IBD refers to a disorder with unknown etiology and with chronic evolution. The term actually refers to ulcerative colitis and Crohn’s disease, which are distinguished by several features. In ulcerative colitis, it is affected the intestinal lining of the rectum, although it can extend virtually to any segment of the digestive tract. Lesions in ulcerative colitis are continuous, unlike Crohn’s disease where lesions are discontinuous and affects the entire intestinal wall. Because the two diseases have similar symptoms, differentiation is made by endoscopy, histopathological examination and clinical and biological investigations. There is however a percentage of 10-15% of the cases in which differentiation between the two forms (Crohn’s disease and ulcerative colitis) cannot be done.
Statistics show that approximately one million Americans suffer from IBD. Dominant symptoms of the disease are abdominal pain, diarrhea and intestinal bleeding (rectal bleeding, etc.). In addition there are a number of extraintestinal manifestations such as arthritis, uveitis, erythema nodosum.

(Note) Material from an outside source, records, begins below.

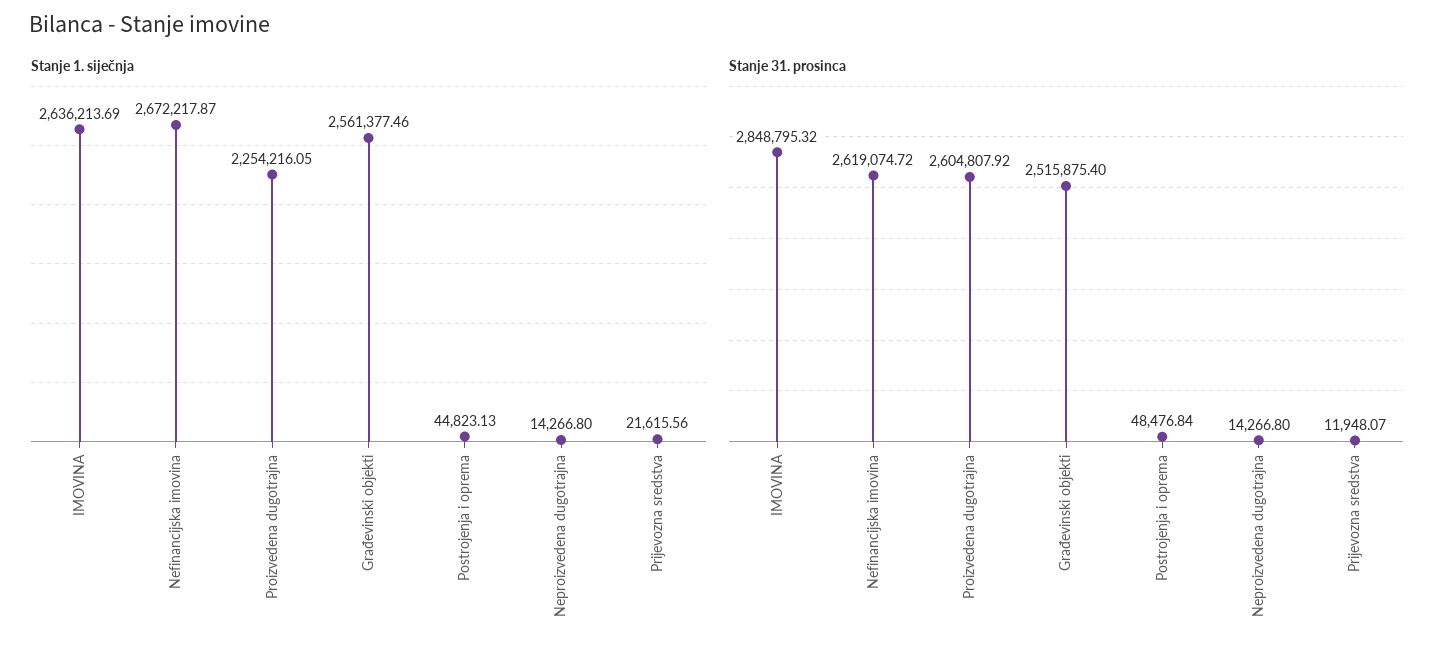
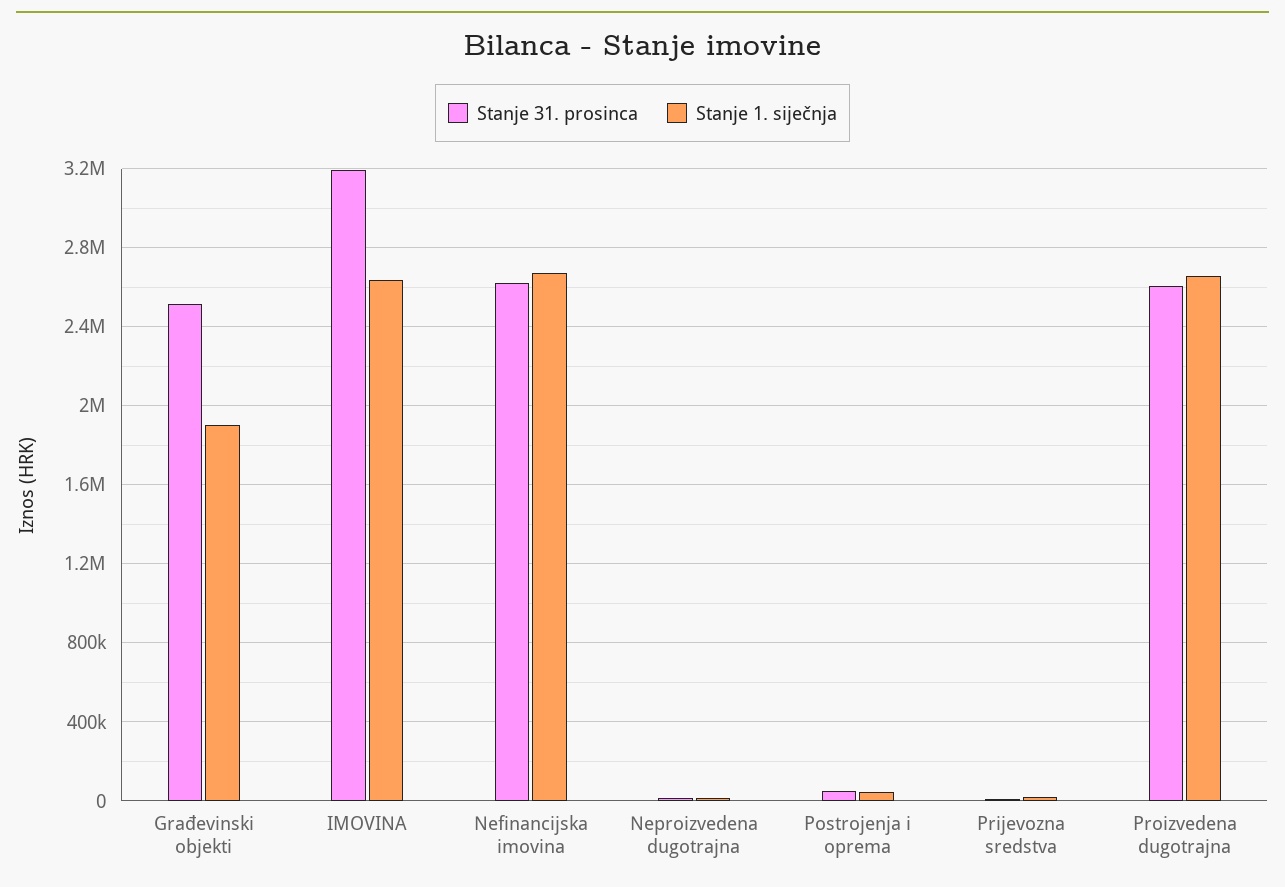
  {
    "Stanje 1. siječnja": {
      "IMOVINA": 2636213.69,
      "Nefinancijska imovina": 2672217.87,
-     "Proizvedena dugotrajna": 2254216.05,
+     "Proizvedena dugotrajna": 2650000,
-     "Građevinski objekti": 2561377.46,
+     "Građevinski objekti": 1900000,
      "Postrojenja i oprema": 44823.13,
      "Neproizvedena dugotrajna": 14266.8,
      "Prijevozna sredstva": 21615.56
    },
    "Stanje 31. prosinca": {
-     "IMOVINA": 2848795.32,
+     "IMOVINA": 3200000,
      "Nefinancijska imovina": 2619074.72,
      "Proizvedena dugotrajna": 2604807.92,
      "Građevinski objekti": 2515875.4,
      "Postrojenja i oprema": 48476.84,
      "Neproizvedena dugotrajna": 14266.8,
      "Prijevozna sredstva": 11948.07
    }
  }

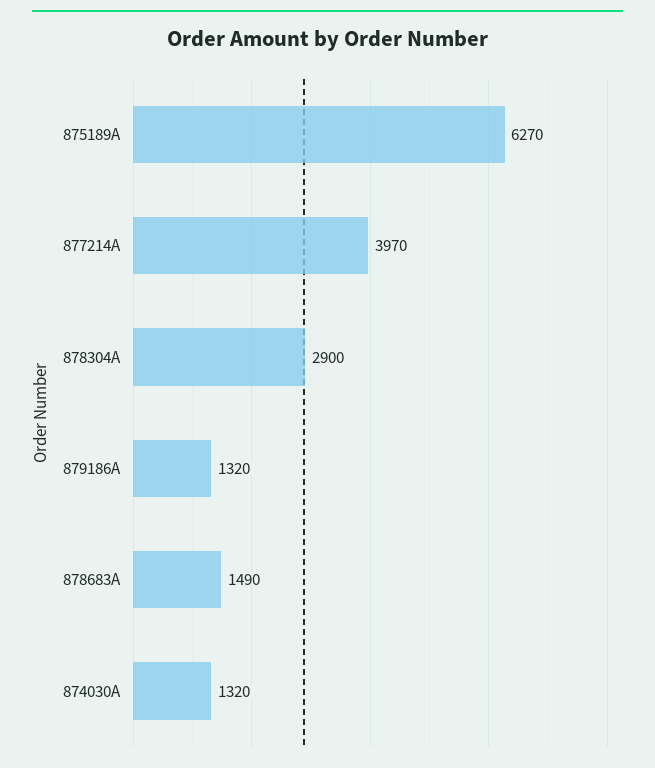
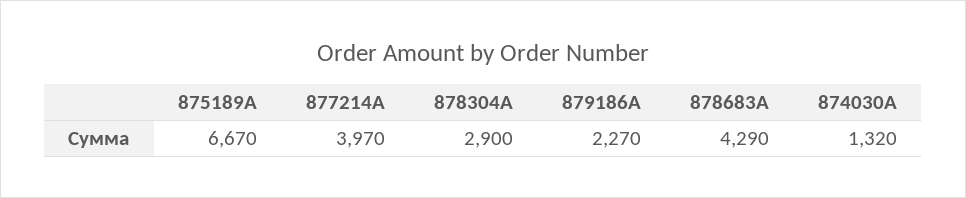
  {
-   "875189A": 6270,
+   "875189A": 6670,
    "877214A": 3970,
    "878304A": 2900,
-   "879186A": 1320,
+   "879186A": 2270,
-   "878683A": 1490,
+   "878683A": 4290,
    "874030A": 1320
  }

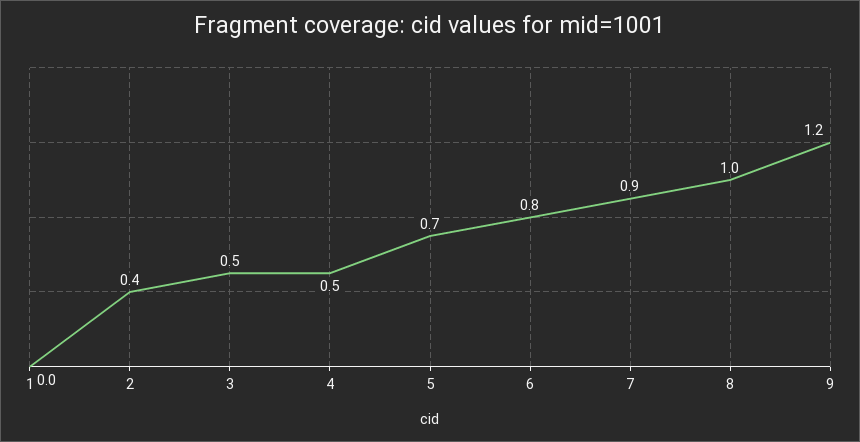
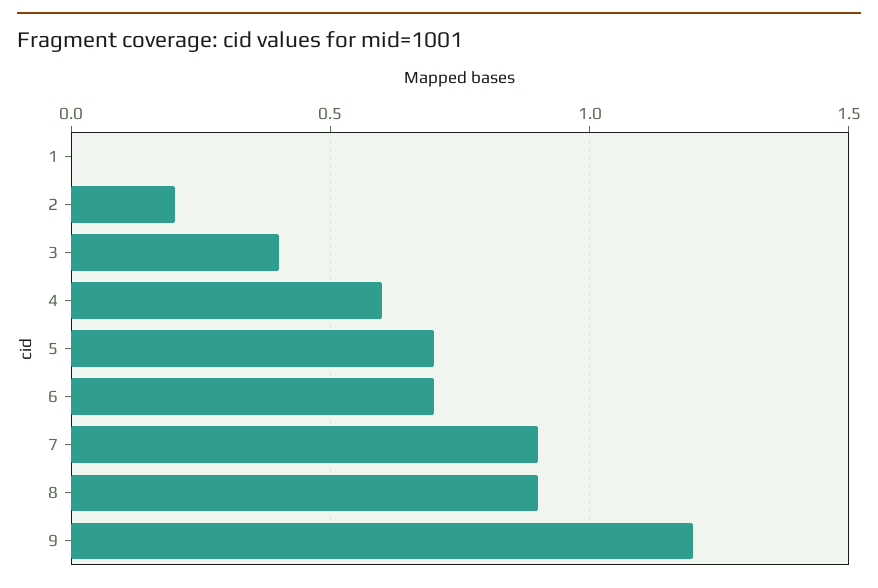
  {
    "1": 0,
-   "2": 0.4,
+   "2": 0.2,
-   "3": 0.5,
+   "3": 0.4,
-   "4": 0.5,
+   "4": 0.6,
    "5": 0.7,
-   "6": 0.8,
+   "6": 0.7,
    "7": 0.9,
-   "8": 1,
+   "8": 0.9,
    "9": 1.2
  }

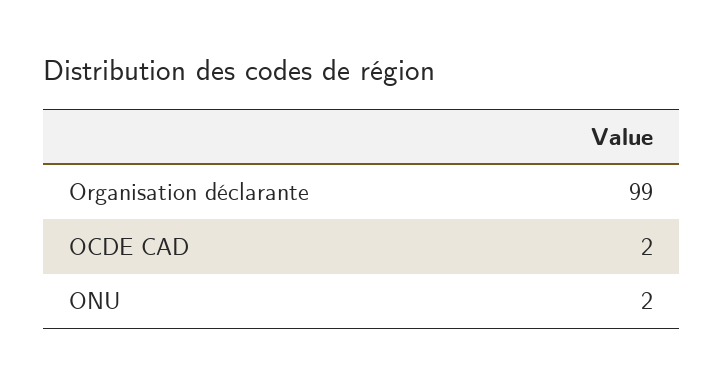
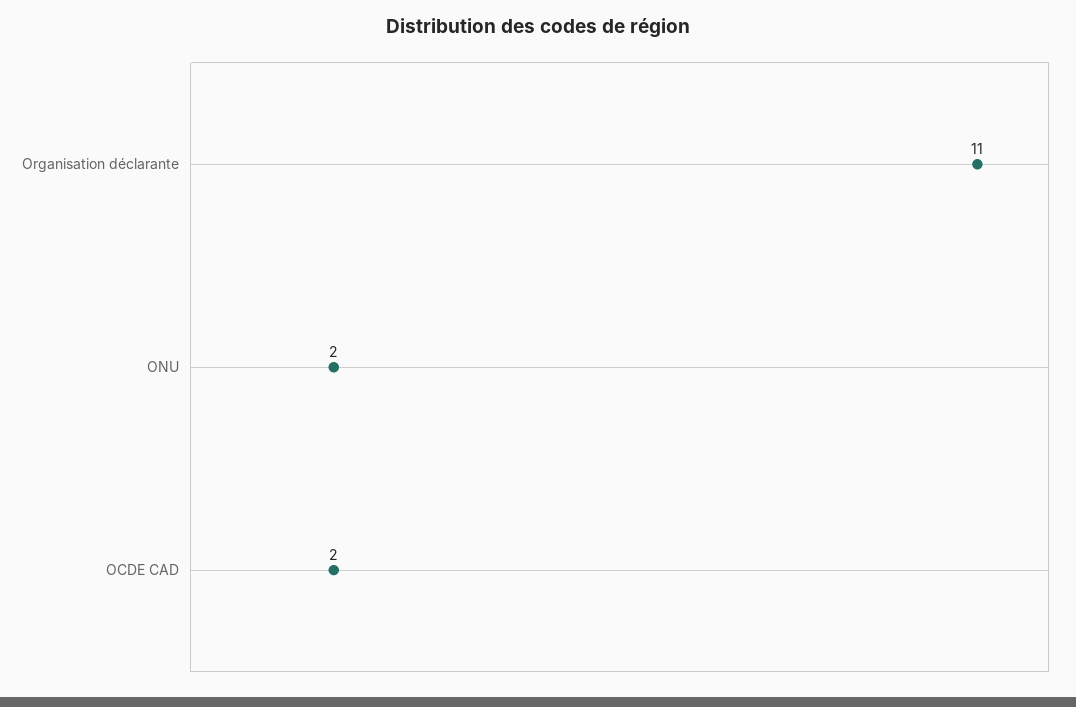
  {
-   "Organisation déclarante": 99,
+   "Organisation déclarante": 11,
    "OCDE CAD": 2,
    "ONU": 2
  }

IBD can give a range of gastrointestinal complications (such as perineal fistulas, intestinal obstruction, abscesses, etc.) that require surgical treatment.
Because of the unknown etiology, IBD cannot be cured but there are a variety of drugs that reduce inflammation and frequency of relapses: 5-aminosalicylic agents, systemic corticosteroids (prednisone, etc.), immunosuppressants (azathioprine, cyclosporine, methotrexate, etc.), monoclonal antibodies anti-TNF alpha (infliximab), antibiotics, probiotics, etc.. However, medical treatment is often ineffective. In some cases, IBD has indication for surgery: patients who do not respond to treatment, multiple relapses and complications (such as fistula, occlusion, etc.). Unfortunately, surgery is not curative in all cases because the disease has a high rate of relapse.
The discovery made by the team of researchers led by Graca Almeida-Porada, MD, Ph.D., professor of regenerative medicine at Wake Forest Baptist’s Institute for Regenerative Medicine, completes previous research done last year by Almeida-Porada. He said there have been identified two types of human cells able to migrate into the gut: some responsable for the formation of blood vessels and others that regenerate cells and modulate intestinal inflammation. He also added that in the future they hope to create an injectable treatment for IBD based on the combination of the two types of cells.